====== Records for this task ======

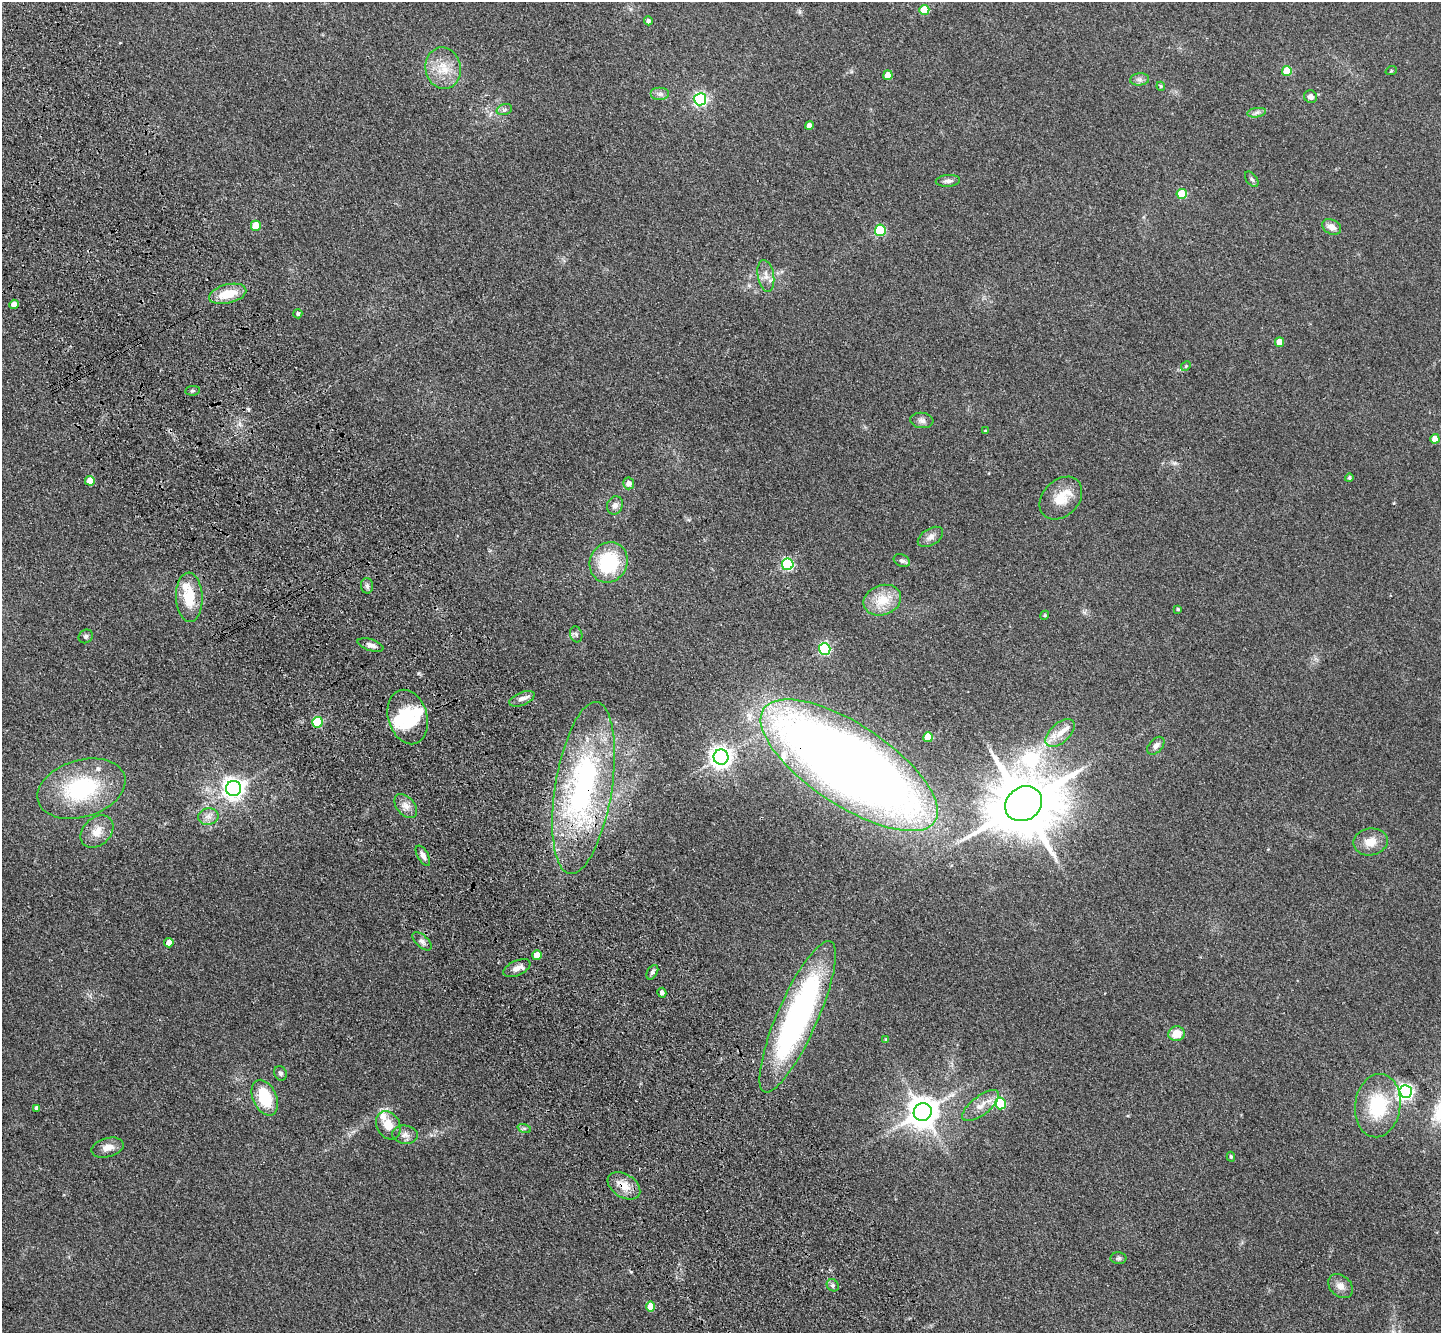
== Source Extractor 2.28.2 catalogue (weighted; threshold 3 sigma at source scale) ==
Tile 11 of 4 x 4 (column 3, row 3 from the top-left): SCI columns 2982-4420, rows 1688-3018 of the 5965 x 5897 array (HDU 1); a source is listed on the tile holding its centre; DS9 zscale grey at full resolution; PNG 1443 x 1335 px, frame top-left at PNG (2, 2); each listed source drawn as its Kron ellipse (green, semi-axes under 4 px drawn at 4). Shown black and unused: <1% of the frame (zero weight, under 3 of 4 exposures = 6% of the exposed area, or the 3 px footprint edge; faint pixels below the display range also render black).
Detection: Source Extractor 2.28.2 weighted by HDU 2 'WHT'; one run over the whole footprint, this tile lists its part. Background 0.115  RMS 0.0064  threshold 0.0287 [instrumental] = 3 sigma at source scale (4.5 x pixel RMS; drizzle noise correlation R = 1.50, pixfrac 1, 0.05/0.05 arcsec/px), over >= 5 px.
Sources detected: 100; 3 inside a brighter object's white glare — neither listed nor drawn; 5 inside a brighter listed object's ellipse — not listed separately; the other 92 listed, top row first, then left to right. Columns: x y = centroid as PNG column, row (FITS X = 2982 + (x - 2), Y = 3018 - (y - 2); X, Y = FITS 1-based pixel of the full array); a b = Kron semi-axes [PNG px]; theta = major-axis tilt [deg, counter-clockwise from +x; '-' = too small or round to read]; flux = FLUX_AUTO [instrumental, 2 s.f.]
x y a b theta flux
924 10 5 5 - 19
648 21 4 4 - 1.7
443 68 21 18 -78 14
1287 71 5 5 - 18
1391 71 6 3 18 0.63
888 75 5 4 - 8.7
1140 79 9 6 6 2.2
1161 86 4 4 - 0.75
660 94 9 6 0 2.4
1311 97 7 6 - 3.3
700 99 6 6 - 130
504 110 8 5 17 1.5
1257 113 9 4 9 1.9
809 125 4 4 - 4.4
1252 179 9 5 -52 1.4
948 181 12 6 4 2.2
1182 194 5 5 - 26
256 226 5 5 - 16
1332 227 10 7 -28 4.4
880 230 6 5 - 44
766 276 16 8 -80 4.7
228 294 19 9 14 15
14 304 4 4 - 5.5
298 314 4 4 - 1.2
1280 342 5 4 - 8.7
1186 366 5 4 - 0.7
192 391 7 4 6 0.97
922 420 11 7 -6 2.7
985 431 4 3 - 0.65
1435 439 4 4 - 8.3
1349 478 4 4 - 1.2
90 481 5 5 - 6.8
629 483 6 5 - 4.1
1061 498 24 18 45 14
615 505 9 7 71 3
930 537 14 8 32 3.6
902 561 8 6 -24 1.7
609 562 21 18 61 42
788 564 6 5 - 85
367 586 7 6 - 1.8
189 597 25 13 -88 19
882 600 19 15 21 15
1178 609 3 3 - 0.76
1045 615 4 3 - 0.62
576 634 8 6 -73 1.6
86 636 7 6 - 1.4
371 645 13 5 -18 3
825 649 6 5 - 82
522 699 13 6 22 3.1
408 717 28 19 -73 27
318 722 5 5 - 33
1060 733 18 9 43 7.8
928 737 5 5 - 15
1156 746 10 6 48 3.1
721 757 7 7 - 400
849 765 102 40 -33 1000
233 788 7 7 - 410
583 788 87 28 81 150
81 789 45 28 17 64
1024 804 19 16 35 5800
406 806 14 9 -49 4.8
208 817 10 8 11 3.8
97 832 19 13 45 8.5
1370 842 17 13 10 8.5
423 856 11 5 -59 3
422 941 12 6 -44 2.4
169 943 4 4 - 5.9
537 955 5 4 - 9.9
517 968 14 7 24 4.5
652 972 8 5 58 1.5
662 993 5 4 - 2.2
798 1017 82 20 66 180
1176 1034 8 7 - 9.8
886 1040 4 4 - 0.76
280 1073 7 6 - 1.5
1406 1091 6 6 - 190
265 1098 19 11 -66 26
1000 1103 6 5 - 26
981 1106 22 9 38 8.2
1378 1106 32 22 83 39
37 1108 4 4 - 1.9
923 1112 9 9 - 1100
388 1125 15 11 -62 9
524 1128 7 4 -18 1.2
405 1135 13 9 -6 3.9
108 1148 16 9 14 6
1231 1157 5 4 - 0.84
624 1186 18 11 -32 8.6
1119 1258 8 6 1 1.3
833 1285 6 5 - 1.4
1340 1286 14 10 -43 4.8
651 1306 5 4 - 8.4
Overlapping masked pixels (flux is a lower limit): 4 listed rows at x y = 189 597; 849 765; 583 788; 624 1186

======

Description of the task> Copy out all of the data above word for word, leaving out the pictures.

Full response>
== Source Extractor 2.28.2 catalogue (weighted; threshold 3 sigma at source scale) ==
Tile 11 of 4 x 4 (column 3, row 3 from the top-left): SCI columns 2982-4420, rows 1688-3018 of the 5965 x 5897 array (HDU 1); a source is listed on the tile holding its centre; DS9 zscale grey at full resolution; PNG 1443 x 1335 px, frame top-left at PNG (2, 2); each listed source drawn as its Kron ellipse (green, semi-axes under 4 px drawn at 4). Shown black and unused: <1% of the frame (zero weight, under 3 of 4 exposures = 6% of the exposed area, or the 3 px footprint edge; faint pixels below the display range also render black).
Detection: Source Extractor 2.28.2 weighted by HDU 2 'WHT'; one run over the whole footprint, this tile lists its part. Background 0.115  RMS 0.0064  threshold 0.0287 [instrumental] = 3 sigma at source scale (4.5 x pixel RMS; drizzle noise correlation R = 1.50, pixfrac 1, 0.05/0.05 arcsec/px), over >= 5 px.
Sources detected: 100; 3 inside a brighter object's white glare — neither listed nor drawn; 5 inside a brighter listed object's ellipse — not listed separately; the other 92 listed, top row first, then left to right. Columns: x y = centroid as PNG column, row (FITS X = 2982 + (x - 2), Y = 3018 - (y - 2); X, Y = FITS 1-based pixel of the full array); a b = Kron semi-axes [PNG px]; theta = major-axis tilt [deg, counter-clockwise from +x; '-' = too small or round to read]; flux = FLUX_AUTO [instrumental, 2 s.f.]
x y a b theta flux
924 10 5 5 - 19
648 21 4 4 - 1.7
443 68 21 18 -78 14
1287 71 5 5 - 18
1391 71 6 3 18 0.63
888 75 5 4 - 8.7
1140 79 9 6 6 2.2
1161 86 4 4 - 0.75
660 94 9 6 0 2.4
1311 97 7 6 - 3.3
700 99 6 6 - 130
504 110 8 5 17 1.5
1257 113 9 4 9 1.9
809 125 4 4 - 4.4
1252 179 9 5 -52 1.4
948 181 12 6 4 2.2
1182 194 5 5 - 26
256 226 5 5 - 16
1332 227 10 7 -28 4.4
880 230 6 5 - 44
766 276 16 8 -80 4.7
228 294 19 9 14 15
14 304 4 4 - 5.5
298 314 4 4 - 1.2
1280 342 5 4 - 8.7
1186 366 5 4 - 0.7
192 391 7 4 6 0.97
922 420 11 7 -6 2.7
985 431 4 3 - 0.65
1435 439 4 4 - 8.3
1349 478 4 4 - 1.2
90 481 5 5 - 6.8
629 483 6 5 - 4.1
1061 498 24 18 45 14
615 505 9 7 71 3
930 537 14 8 32 3.6
902 561 8 6 -24 1.7
609 562 21 18 61 42
788 564 6 5 - 85
367 586 7 6 - 1.8
189 597 25 13 -88 19
882 600 19 15 21 15
1178 609 3 3 - 0.76
1045 615 4 3 - 0.62
576 634 8 6 -73 1.6
86 636 7 6 - 1.4
371 645 13 5 -18 3
825 649 6 5 - 82
522 699 13 6 22 3.1
408 717 28 19 -73 27
318 722 5 5 - 33
1060 733 18 9 43 7.8
928 737 5 5 - 15
1156 746 10 6 48 3.1
721 757 7 7 - 400
849 765 102 40 -33 1000
233 788 7 7 - 410
583 788 87 28 81 150
81 789 45 28 17 64
1024 804 19 16 35 5800
406 806 14 9 -49 4.8
208 817 10 8 11 3.8
97 832 19 13 45 8.5
1370 842 17 13 10 8.5
423 856 11 5 -59 3
422 941 12 6 -44 2.4
169 943 4 4 - 5.9
537 955 5 4 - 9.9
517 968 14 7 24 4.5
652 972 8 5 58 1.5
662 993 5 4 - 2.2
798 1017 82 20 66 180
1176 1034 8 7 - 9.8
886 1040 4 4 - 0.76
280 1073 7 6 - 1.5
1406 1091 6 6 - 190
265 1098 19 11 -66 26
1000 1103 6 5 - 26
981 1106 22 9 38 8.2
1378 1106 32 22 83 39
37 1108 4 4 - 1.9
923 1112 9 9 - 1100
388 1125 15 11 -62 9
524 1128 7 4 -18 1.2
405 1135 13 9 -6 3.9
108 1148 16 9 14 6
1231 1157 5 4 - 0.84
624 1186 18 11 -32 8.6
1119 1258 8 6 1 1.3
833 1285 6 5 - 1.4
1340 1286 14 10 -43 4.8
651 1306 5 4 - 8.4
Overlapping masked pixels (flux is a lower limit): 4 listed rows at x y = 189 597; 849 765; 583 788; 624 1186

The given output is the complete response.